This repository contains an optimizing compiler framework developed from scratch.
Main components:
- flexible intermediate representation (IR) with support for static single assignment form
- Pass-based framework for optimization and lowering
- custom DSL for IR rewriting and backend specification
- C language frontend
- RISC-V backend
This project is very much work-in-progress. The primary design goals are simplicity and consistency: a single flexible IR should take the code from the AST to the final assembly code.
A function contains an intrusive linked-list of basic blocks, which contains an intrusive linked-list of instructions. Each instruction contains an opcode and an array of operands. Operands can be of many different types. The most important are:
- SSADef: inline SSA value definition with an SSAType (e.g i32)
- ExternSSADef: SSA definition outside of an instruction (e.g. functions, basic blocks, stack slots)
- SSAUse: reference to an SSA definition
- Reg: virtual or physical register
- MInt: arbitrary width (<=64 bits) two's complement integer
- imm32: 32-bit signed immediate
SSA and register operands maintain def-use chains that allow look-up of all related definition and use operands.
tools/dsl/
contains a compiler for a custom declarative DSL that is used for architecture specification, IR pattern matching and rewriting.
DSL code is compiled to C++ code.
The DSL can be used to match an IR fragment and rewrite it to another IR fragment. Matching is performed in a greedy fashion, larger patterns are tried first. DSL IR patterns closely resemble the textual debug representation of the IR.
Example pattern used during instruction selection:
ir_pat {
match {
CONST_INT def(%c,i32) MInt(32,0);
CMP def(%cmp,i32) eq %lhs %c;
}
emit {
riscv::SLTIU def(%cmp,i32) %lhs imm32(1);
}
}
More complicated behaviour can be specified using built-in templating facilities and inline C++ code.
Instruction selection is performed using the rewriting system explained above. Multiple passes over the IR are performed and different sets of patterns are applied during each pass. Main passes:
- InstrExpansionPass: canonicalize and legalize instructions to ensure that later the instruction selection patterns will match
- InstrCombinePass: apply peephole optimization patterns until a fixed-point is reached
- InstrSelectPass: apply the instruction selection patterns
The current register allocator is based on a Chaitin-Briggs-style iterated optimistic graph coloring approach.
Main passes:
- LiveFlowPass: calculate live-in and live-out registers of each block using dataflow analysis
- LiveGraphPass: construct register interference graph (triangular bitset + adjacency lists)
- ColoringRegAllocPass: find node elimination order based on degree and spill cost, assign registers, insert spill code
- RegRewritePass: rewrite virtual registers to the physical registers assigned by the allocator
Current implementation status:
- COPY instructions are used as hints for guided coloring
- Spill cost estimation based on the number of register uses and interference graph degree
- All spilling is global
Before register allocation, SSA form is deconstructed by first restoring conventional SSA-form (by splitting the live-ranges of all PHI defs and uses using COPYs) and then lowering the PHI to a virtual register.
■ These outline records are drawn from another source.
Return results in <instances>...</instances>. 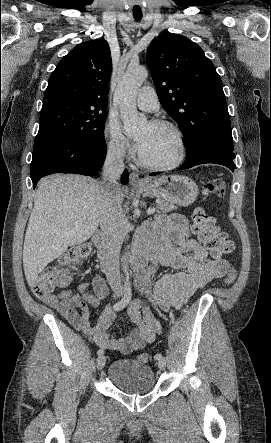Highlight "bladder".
I'll return each instance as SVG.
<instances>
[{
    "instance_id": "bladder-1",
    "label": "bladder",
    "mask_w": 271,
    "mask_h": 443,
    "mask_svg": "<svg viewBox=\"0 0 271 443\" xmlns=\"http://www.w3.org/2000/svg\"><path fill=\"white\" fill-rule=\"evenodd\" d=\"M110 381L127 394H144L155 386L153 369L134 359H118L108 369Z\"/></svg>"
}]
</instances>
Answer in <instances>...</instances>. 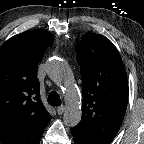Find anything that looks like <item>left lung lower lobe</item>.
Segmentation results:
<instances>
[{
	"mask_svg": "<svg viewBox=\"0 0 144 144\" xmlns=\"http://www.w3.org/2000/svg\"><path fill=\"white\" fill-rule=\"evenodd\" d=\"M72 135H73L75 144H109V143L96 142V141L87 139L82 134L74 130H72Z\"/></svg>",
	"mask_w": 144,
	"mask_h": 144,
	"instance_id": "obj_1",
	"label": "left lung lower lobe"
}]
</instances>
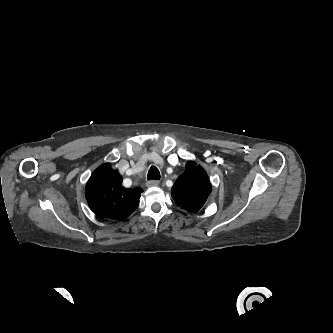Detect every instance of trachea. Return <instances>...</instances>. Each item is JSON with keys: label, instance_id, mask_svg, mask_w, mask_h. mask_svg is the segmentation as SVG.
<instances>
[{"label": "trachea", "instance_id": "obj_1", "mask_svg": "<svg viewBox=\"0 0 333 333\" xmlns=\"http://www.w3.org/2000/svg\"><path fill=\"white\" fill-rule=\"evenodd\" d=\"M148 180H158L160 179V172L155 166H151L148 171Z\"/></svg>", "mask_w": 333, "mask_h": 333}]
</instances>
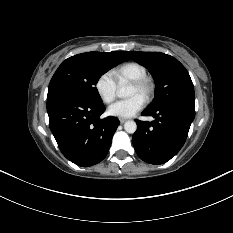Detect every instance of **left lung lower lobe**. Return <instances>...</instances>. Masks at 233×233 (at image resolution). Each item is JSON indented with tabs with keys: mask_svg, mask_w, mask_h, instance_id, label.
Instances as JSON below:
<instances>
[{
	"mask_svg": "<svg viewBox=\"0 0 233 233\" xmlns=\"http://www.w3.org/2000/svg\"><path fill=\"white\" fill-rule=\"evenodd\" d=\"M142 115L153 116L155 120H137L138 129L132 137L134 149L147 163H166L184 145L195 117V109L182 104H171L157 109L146 108Z\"/></svg>",
	"mask_w": 233,
	"mask_h": 233,
	"instance_id": "left-lung-lower-lobe-1",
	"label": "left lung lower lobe"
}]
</instances>
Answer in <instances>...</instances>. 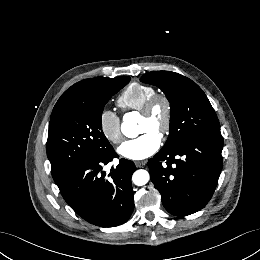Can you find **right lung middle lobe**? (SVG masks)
<instances>
[{"label": "right lung middle lobe", "mask_w": 260, "mask_h": 260, "mask_svg": "<svg viewBox=\"0 0 260 260\" xmlns=\"http://www.w3.org/2000/svg\"><path fill=\"white\" fill-rule=\"evenodd\" d=\"M129 81L130 77L126 76L105 82L93 89L84 101L51 115L47 156L52 176L77 161L97 159L113 150L102 131L101 116L104 105Z\"/></svg>", "instance_id": "dd1d6c3e"}]
</instances>
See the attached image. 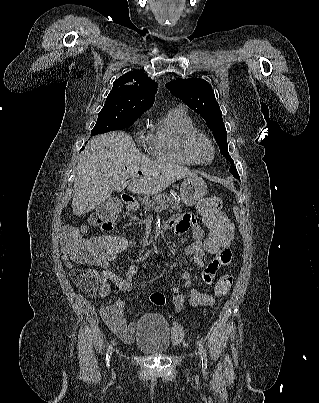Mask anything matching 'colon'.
<instances>
[{"mask_svg": "<svg viewBox=\"0 0 319 403\" xmlns=\"http://www.w3.org/2000/svg\"><path fill=\"white\" fill-rule=\"evenodd\" d=\"M222 205L223 200L219 196L209 197L200 205V213L208 228L206 242L208 250L207 256L204 258L206 263H210L212 258H217L218 251H222L223 247H230V243H235L234 223L231 218H224ZM123 208V201H112L111 208L95 214L91 218V223L100 229L97 234H88L87 240L77 227L64 228L61 243L68 259L83 264L99 258H125L126 254H133L136 249V240H132L131 234H119L118 230H113L118 210H123ZM71 278L86 294L93 295L98 291L100 281L92 269H75ZM181 281L187 286L185 291L179 292L180 300H188L190 296L200 295L201 283L195 282V275H182ZM232 283L233 277L230 274L222 275L215 285V294L218 297L225 296ZM173 288H177V285H173ZM180 288H183V285H180ZM151 301L155 305L162 306L165 304L166 298L163 293L154 292L151 295ZM184 334L183 325L174 322L171 327L173 342L180 344L184 339Z\"/></svg>", "mask_w": 319, "mask_h": 403, "instance_id": "5ec220e1", "label": "colon"}]
</instances>
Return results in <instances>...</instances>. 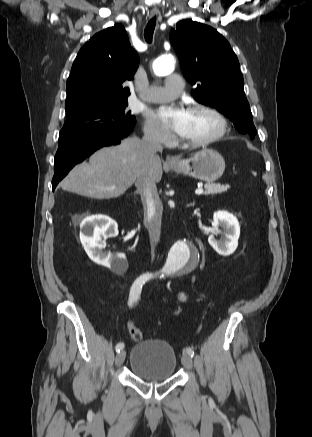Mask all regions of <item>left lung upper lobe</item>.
I'll use <instances>...</instances> for the list:
<instances>
[{
	"label": "left lung upper lobe",
	"instance_id": "obj_1",
	"mask_svg": "<svg viewBox=\"0 0 312 437\" xmlns=\"http://www.w3.org/2000/svg\"><path fill=\"white\" fill-rule=\"evenodd\" d=\"M185 78L197 85L193 97L216 108L240 133L253 139L256 128L244 93L239 61L228 41L214 28L182 20L170 33Z\"/></svg>",
	"mask_w": 312,
	"mask_h": 437
}]
</instances>
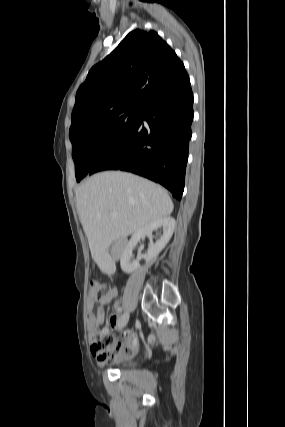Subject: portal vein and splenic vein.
Instances as JSON below:
<instances>
[{"instance_id":"1","label":"portal vein and splenic vein","mask_w":285,"mask_h":427,"mask_svg":"<svg viewBox=\"0 0 285 427\" xmlns=\"http://www.w3.org/2000/svg\"><path fill=\"white\" fill-rule=\"evenodd\" d=\"M116 216H118V213L116 211L111 213V217H116Z\"/></svg>"}]
</instances>
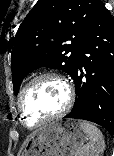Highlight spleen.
<instances>
[{"mask_svg":"<svg viewBox=\"0 0 114 156\" xmlns=\"http://www.w3.org/2000/svg\"><path fill=\"white\" fill-rule=\"evenodd\" d=\"M81 127L89 137V142L80 150L79 156H98L105 150V141L101 131L87 121H81Z\"/></svg>","mask_w":114,"mask_h":156,"instance_id":"spleen-1","label":"spleen"}]
</instances>
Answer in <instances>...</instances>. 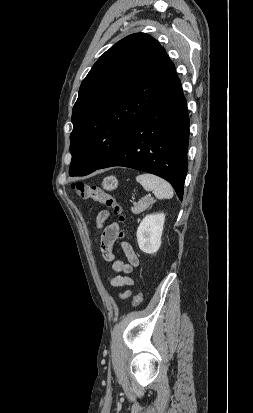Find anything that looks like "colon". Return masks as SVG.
Returning a JSON list of instances; mask_svg holds the SVG:
<instances>
[{
    "label": "colon",
    "mask_w": 253,
    "mask_h": 413,
    "mask_svg": "<svg viewBox=\"0 0 253 413\" xmlns=\"http://www.w3.org/2000/svg\"><path fill=\"white\" fill-rule=\"evenodd\" d=\"M72 188L79 197L83 199H91L95 202L105 205L106 207L110 208L115 215L118 216L121 222L125 221L126 217L124 215L122 206L110 193L102 190L96 185H89L84 182H75L72 184ZM124 235V231H120L118 233V236L120 238L124 237ZM142 300V293L138 291L133 297L132 306L138 307L142 303Z\"/></svg>",
    "instance_id": "colon-1"
}]
</instances>
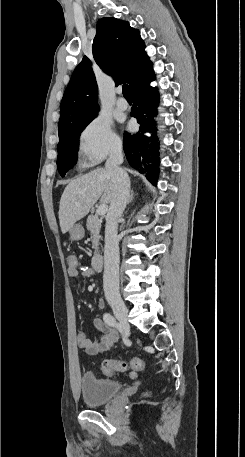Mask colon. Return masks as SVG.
I'll return each instance as SVG.
<instances>
[{
  "instance_id": "colon-1",
  "label": "colon",
  "mask_w": 245,
  "mask_h": 457,
  "mask_svg": "<svg viewBox=\"0 0 245 457\" xmlns=\"http://www.w3.org/2000/svg\"><path fill=\"white\" fill-rule=\"evenodd\" d=\"M68 266L71 269H77L78 260L74 255H69L67 258ZM143 361L138 357H132L125 361L104 360L102 363V372L106 376H115L130 370V376L134 378L136 372L143 368Z\"/></svg>"
}]
</instances>
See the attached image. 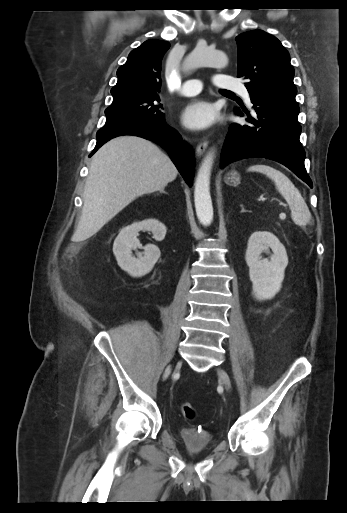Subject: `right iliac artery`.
Returning a JSON list of instances; mask_svg holds the SVG:
<instances>
[{"instance_id": "obj_1", "label": "right iliac artery", "mask_w": 347, "mask_h": 513, "mask_svg": "<svg viewBox=\"0 0 347 513\" xmlns=\"http://www.w3.org/2000/svg\"><path fill=\"white\" fill-rule=\"evenodd\" d=\"M170 373V368H167L164 374V378H166Z\"/></svg>"}]
</instances>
To facilitate liveness analysis, all other SSA defs are also lowered to virtual registers.
- Lexer:
- hand-written two-layer state-machine
- Preprocessor:
- fully "pull-based": tokens are preprocessed only on demand
- Parser:
- hand-written recursive descent parser
- operator precedence parsing for expressions
- fully "LL(1)": only requires Lexer support for next() and peek()
- no backtracking
- some integrated semantic analysis:
- declarations are directly parsed into types
- symbol table is populated while parsing
- error recovery: dump source location and parser recursion context
- IR Generation:
- lazy SSA construction using approach by M. Braun et al.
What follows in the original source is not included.